Indonesia Anti Corruption Network

________

PEMERINTAH tidak perlu merencanakan waktu yang lama untuk menciptakan peristiwa berbahaya bagi warga negara. Salah satu cara paling sederhana, cukup membuat aturan main yang menjebak. Di atas kertas, aturan dibuat dengan senyap, lalu disahkan tanpa melibatkan partisipasi publik yang bermakna. Itulah yang kita lihat serial legasi kebengisan di babak akhir kekuasaan jelang 2024.

Jejak pengesahan RUU KPK, Omnibus Law, RKUHP, hingga RUU Kesehatan, semuanya membahwa bahaya. Terakhir RUU Kesehatan yang dibahas sejak Agustus 2022 baru diketahui publik jelang Maret 2023. Bagi tenaga kesehatan WNI, barangkali ini adalah jalan akhir dalam kiprahnya di bidang pelayanan kesehatan. Berakhirlah sudah kemerdekaannya sebagai pahlawan sejati untuk menyelamatkan nyawa orang-orang yang terbaring di rumah sakit. Sebab, atas nama kerja sama antar negara, kedaulatan kesehatan harus menjadi taruhan; pemerintah memberi kesempatan seluas-luasnya bagi tenaga kesehatan asing. Masalah? Ya!

Ironi Kemerdekaan

Tapi memang demikian, watak penjajahan yang berakar lama telah mengubah karakter penguasa menjadi pecundang. Nasionalisme dan kedaulatan di berbagai sektor senantiasa diguncang oleh kekuatan asing yang masuk lewat berbagai kebijakan.

Kemerdekaan sejatinya harus membebaskan perilaku ketergantungan dengan negara lain, walaupun derasnya arus globalisasi terus menghentak. 78 tahun merayakan kemerdekaan mestinya menjadi momentum perayaan atas kumpulan-kumpulan kemarahan publik selama ini.

Bukan sekadar menjadi pertunjukan makan kerupuk dan berteriak “merdekaaaa” tapi rapuh dalam berbangsa. Jika hanya sebatas itu, akibatnya, pemerintah kehilangan substansi bernegara untuk memenuhi hak setiap warga negara. Memenuhi hak kedaulatan jutaan tenaga kesehatan untuk menentukan kebijakannya sendiri, tanpa perlu intervensi tenaga kesehatan dari negara asing.
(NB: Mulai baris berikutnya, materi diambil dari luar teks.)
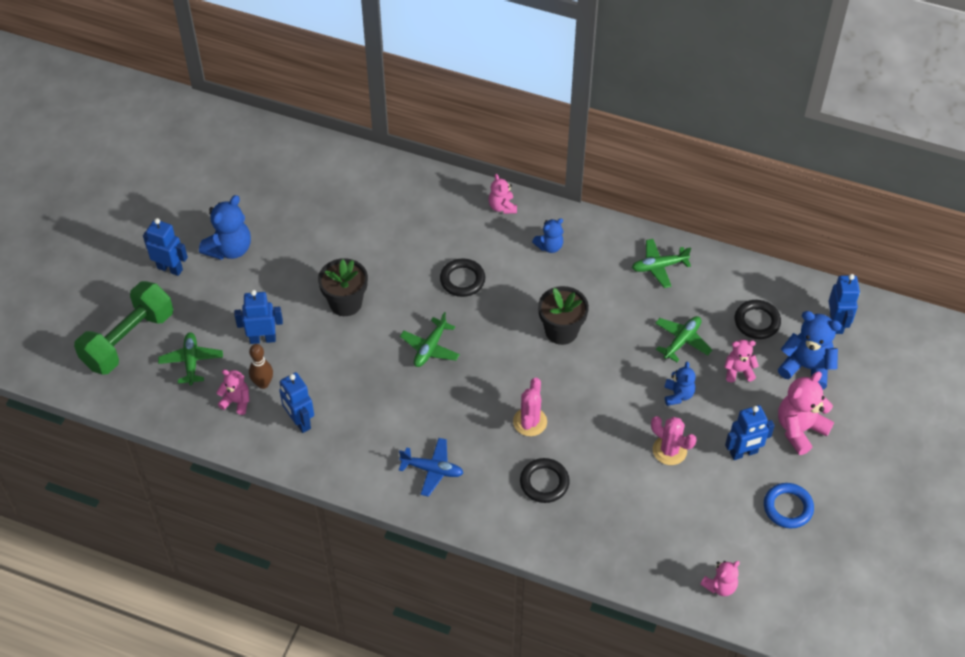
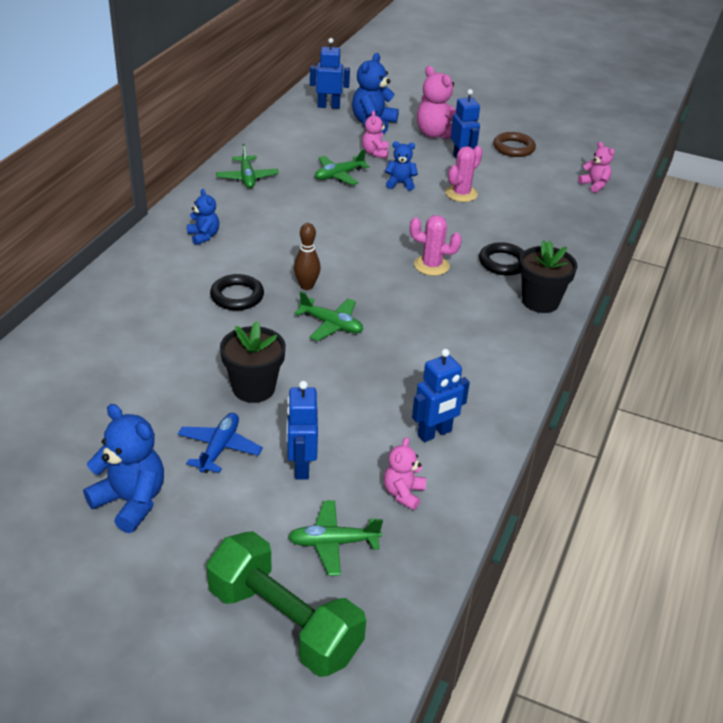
camera: 90 degrees left, 15 degrees down
blue robot [143,218,188,276] -> none
brown bowling pin [249,344,273,389] -> brown bowling pin moved to [294,223,321,290]
blue plane [399,438,463,497] -> blue plane moved to [178,413,263,473]
pink teddy bear [488,174,517,214] -> none
black flower pot [538,286,589,345] -> black flower pot moved to [519,240,577,313]
green plane [655,316,712,362] -> green plane turned 75 degrees counterclockwise [315,149,370,185]
black ring [735,300,781,339] -> none
blue ring [764,483,814,528] -> brown ring [493,132,536,157]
Ironi memang, sejatinya kita sudah memasuki fase melampaui kemerdekaan, yakni menjadi negara yang lebih mandiri. Hakikatnya kita merayakan kemerdekaan mestinya lebih bermakna, yakni kemerdekaan dari kejahatan penguasa, merdeka dari jeratan kepentingan oligarki, merdeka dari segala intervensi asing. Tapi faktanya memang tidak demikian.